Count every line in the data below where "usbHub" occurs, then state that number and nothing more.

> **LISTED ENTRIES**:
╔══

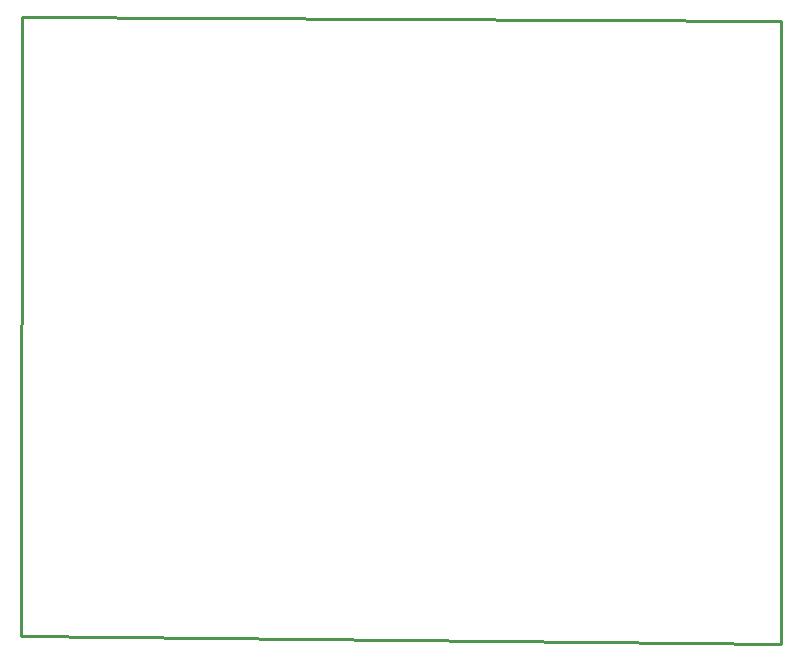
<source format=gko>
G04 Layer: BoardOutlineLayer*
G04 EasyEDA v6.5.22, 2022-11-10 10:58:02*
G04 6b3d640ebf974b0b8646ff979dfa74d8,4d8ab2db40884aeb91e54047068f32cb,10*
G04 Gerber Generator version 0.2*
G04 Scale: 100 percent, Rotated: No, Reflected: No *
G04 Dimensions in inches *
G04 leading zeros omitted , absolute positions ,3 integer and 6 decimal *
%FSLAX36Y36*%
%MOIN*%

%ADD10C,0.0100*%
D10*
X810000Y1580000D02*
G01*
X3340000Y1565000D01*
X3340000Y-510000D01*
X805000Y-485000D01*
X810000Y1580000D01*

%LPD*%
M02*

</source>
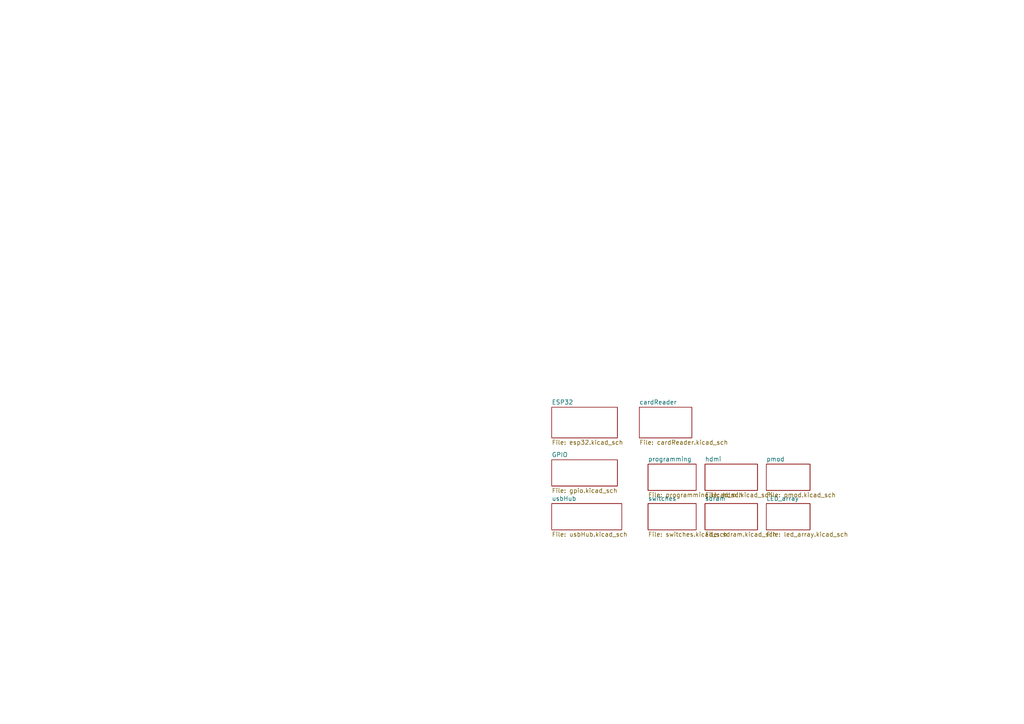
<source format=kicad_sch>
(kicad_sch (version 20230121) (generator eeschema)

  (uuid 47d58937-9286-45a8-b88f-d3fcc6f916c8)

  (paper "A4")

  (title_block
    (date "2023-05-25")
  )

  


  (sheet (at 204.47 146.05) (size 15.24 7.62) (fields_autoplaced)
    (stroke (width 0.1524) (type solid))
    (fill (color 0 0 0 0.0000))
    (uuid 0a7d71b4-2ae9-4114-b319-914176f8c7ac)
    (property "Sheetname" "sdram" (at 204.47 145.3384 0)
      (effects (font (size 1.27 1.27)) (justify left bottom))
    )
    (property "Sheetfile" "sdram.kicad_sch" (at 204.47 154.2546 0)
      (effects (font (size 1.27 1.27)) (justify left top))
    )
    (property "Field2" "" (at 204.47 146.05 0)
      (effects (font (size 1.27 1.27)) hide)
    )
    (instances
      (project "gecko5education"
        (path "/47d58937-9286-45a8-b88f-d3fcc6f916c8" (page "6"))
      )
    )
  )

  (sheet (at 185.42 118.11) (size 15.24 8.89) (fields_autoplaced)
    (stroke (width 0.1524) (type solid))
    (fill (color 0 0 0 0.0000))
    (uuid 157b56ee-8124-47d2-8b6d-4e599d3278fc)
    (property "Sheetname" "cardReader" (at 185.42 117.3984 0)
      (effects (font (size 1.27 1.27)) (justify left bottom))
    )
    (property "Sheetfile" "cardReader.kicad_sch" (at 185.42 127.5846 0)
      (effects (font (size 1.27 1.27)) (justify left top))
    )
    (instances
      (project "gecko5education"
        (path "/47d58937-9286-45a8-b88f-d3fcc6f916c8" (page "11"))
      )
    )
  )

  (sheet (at 160.02 133.35) (size 19.05 7.62) (fields_autoplaced)
    (stroke (width 0.1524) (type solid))
    (fill (color 0 0 0 0.0000))
    (uuid 1b790ed2-2ed7-44b0-8848-0151372cb9f5)
    (property "Sheetname" "GPIO" (at 160.02 132.6384 0)
      (effects (font (size 1.27 1.27)) (justify left bottom))
    )
    (property "Sheetfile" "gpio.kicad_sch" (at 160.02 141.5546 0)
      (effects (font (size 1.27 1.27)) (justify left top))
    )
    (property "Field2" "" (at 160.02 133.35 0)
      (effects (font (size 1.27 1.27)) hide)
    )
    (instances
      (project "gecko5education"
        (path "/47d58937-9286-45a8-b88f-d3fcc6f916c8" (page "8"))
      )
    )
  )

  (sheet (at 187.96 134.62) (size 13.97 7.62) (fields_autoplaced)
    (stroke (width 0.1524) (type solid))
    (fill (color 0 0 0 0.0000))
    (uuid 2168b384-5196-4073-b8ef-3119545e18e5)
    (property "Sheetname" "programming" (at 187.96 133.9084 0)
      (effects (font (size 1.27 1.27)) (justify left bottom))
    )
    (property "Sheetfile" "programming.kicad_sch" (at 187.96 142.8246 0)
      (effects (font (size 1.27 1.27)) (justify left top))
    )
    (property "Field2" "" (at 187.96 134.62 0)
      (effects (font (size 1.27 1.27)) hide)
    )
    (instances
      (project "gecko5education"
        (path "/47d58937-9286-45a8-b88f-d3fcc6f916c8" (page "2"))
      )
    )
  )

  (sheet (at 160.02 118.11) (size 19.05 8.89) (fields_autoplaced)
    (stroke (width 0.1524) (type solid))
    (fill (color 0 0 0 0.0000))
    (uuid 95637168-f029-4722-920a-7a063813f1e6)
    (property "Sheetname" "ESP32" (at 160.02 117.3984 0)
      (effects (font (size 1.27 1.27)) (justify left bottom))
    )
    (property "Sheetfile" "esp32.kicad_sch" (at 160.02 127.5846 0)
      (effects (font (size 1.27 1.27)) (justify left top))
    )
    (instances
      (project "gecko5education"
        (path "/47d58937-9286-45a8-b88f-d3fcc6f916c8" (page "10"))
      )
    )
  )

  (sheet (at 222.25 146.05) (size 12.7 7.62) (fields_autoplaced)
    (stroke (width 0.1524) (type solid))
    (fill (color 0 0 0 0.0000))
    (uuid cf8aa24c-20ae-4a11-ad80-87eacacc41dd)
    (property "Sheetname" "LED_array" (at 222.25 145.3384 0)
      (effects (font (size 1.27 1.27)) (justify left bottom))
    )
    (property "Sheetfile" "led_array.kicad_sch" (at 222.25 154.2546 0)
      (effects (font (size 1.27 1.27)) (justify left top))
    )
    (property "Field2" "" (at 222.25 146.05 0)
      (effects (font (size 1.27 1.27)) hide)
    )
    (instances
      (project "gecko5education"
        (path "/47d58937-9286-45a8-b88f-d3fcc6f916c8" (page "7"))
      )
    )
  )

  (sheet (at 160.02 146.05) (size 20.32 7.62) (fields_autoplaced)
    (stroke (width 0.1524) (type solid))
    (fill (color 0 0 0 0.0000))
    (uuid d3534867-9083-4be4-b9a7-f575a3bdbfca)
    (property "Sheetname" "usbHub" (at 160.02 145.3384 0)
      (effects (font (size 1.27 1.27)) (justify left bottom))
    )
    (property "Sheetfile" "usbHub.kicad_sch" (at 160.02 154.2546 0)
      (effects (font (size 1.27 1.27)) (justify left top))
    )
    (instances
      (project "gecko5education"
        (path "/47d58937-9286-45a8-b88f-d3fcc6f916c8" (page "9"))
      )
    )
  )

  (sheet (at 204.47 134.62) (size 15.24 7.62) (fields_autoplaced)
    (stroke (width 0.1524) (type solid))
    (fill (color 0 0 0 0.0000))
    (uuid e24858e6-e459-4033-a46a-6eb11205cf28)
    (property "Sheetname" "hdmi" (at 204.47 133.9084 0)
      (effects (font (size 1.27 1.27)) (justify left bottom))
    )
    (property "Sheetfile" "hdmi.kicad_sch" (at 204.47 142.8246 0)
      (effects (font (size 1.27 1.27)) (justify left top))
    )
    (property "Field2" "" (at 204.47 134.62 0)
      (effects (font (size 1.27 1.27)) hide)
    )
    (instances
      (project "gecko5education"
        (path "/47d58937-9286-45a8-b88f-d3fcc6f916c8" (page "3"))
      )
    )
  )

  (sheet (at 222.25 134.62) (size 12.7 7.62) (fields_autoplaced)
    (stroke (width 0.1524) (type solid))
    (fill (color 0 0 0 0.0000))
    (uuid e8cfb843-efab-422d-aa9c-640a59ac0396)
    (property "Sheetname" "pmod" (at 222.25 133.9084 0)
      (effects (font (size 1.27 1.27)) (justify left bottom))
    )
    (property "Sheetfile" "pmod.kicad_sch" (at 222.25 142.8246 0)
      (effects (font (size 1.27 1.27)) (justify left top))
    )
    (property "Field2" "" (at 222.25 134.62 0)
      (effects (font (size 1.27 1.27)) hide)
    )
    (instances
      (project "gecko5education"
        (path "/47d58937-9286-45a8-b88f-d3fcc6f916c8" (page "4"))
      )
    )
  )

  (sheet (at 187.96 146.05) (size 13.97 7.62) (fields_autoplaced)
    (stroke (width 0.1524) (type solid))
    (fill (color 0 0 0 0.0000))
    (uuid f332d42e-5db4-4172-b323-74fc11c56eeb)
    (property "Sheetname" "switches" (at 187.96 145.3384 0)
      (effects (font (size 1.27 1.27)) (justify left bottom))
    )
    (property "Sheetfile" "switches.kicad_sch" (at 187.96 154.2546 0)
      (effects (font (size 1.27 1.27)) (justify left top))
    )
    (property "Field2" "" (at 187.96 146.05 0)
      (effects (font (size 1.27 1.27)) hide)
    )
    (instances
      (project "gecko5education"
        (path "/47d58937-9286-45a8-b88f-d3fcc6f916c8" (page "5"))
      )
    )
  )

  (sheet_instances
    (path "/" (page "1"))
  )
)

</source>
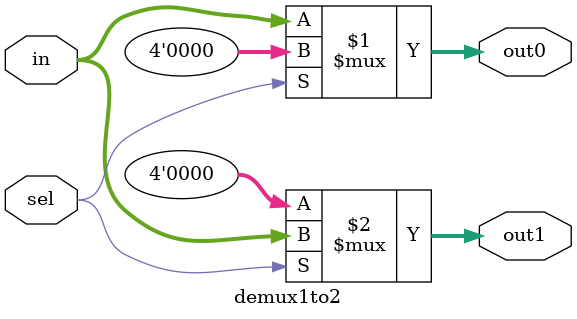
<source format=v>
module demux1to2 (
    input  wire sel,
    input  wire [3:0] in,
    output wire [3:0] out0,
    output wire [3:0] out1
);
    assign out0 = sel ? 4'b0000 : in;
    assign out1 = sel ? in : 4'b0000;
endmodule

</source>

╚══

> **EXPECTED OUTPUT**: 2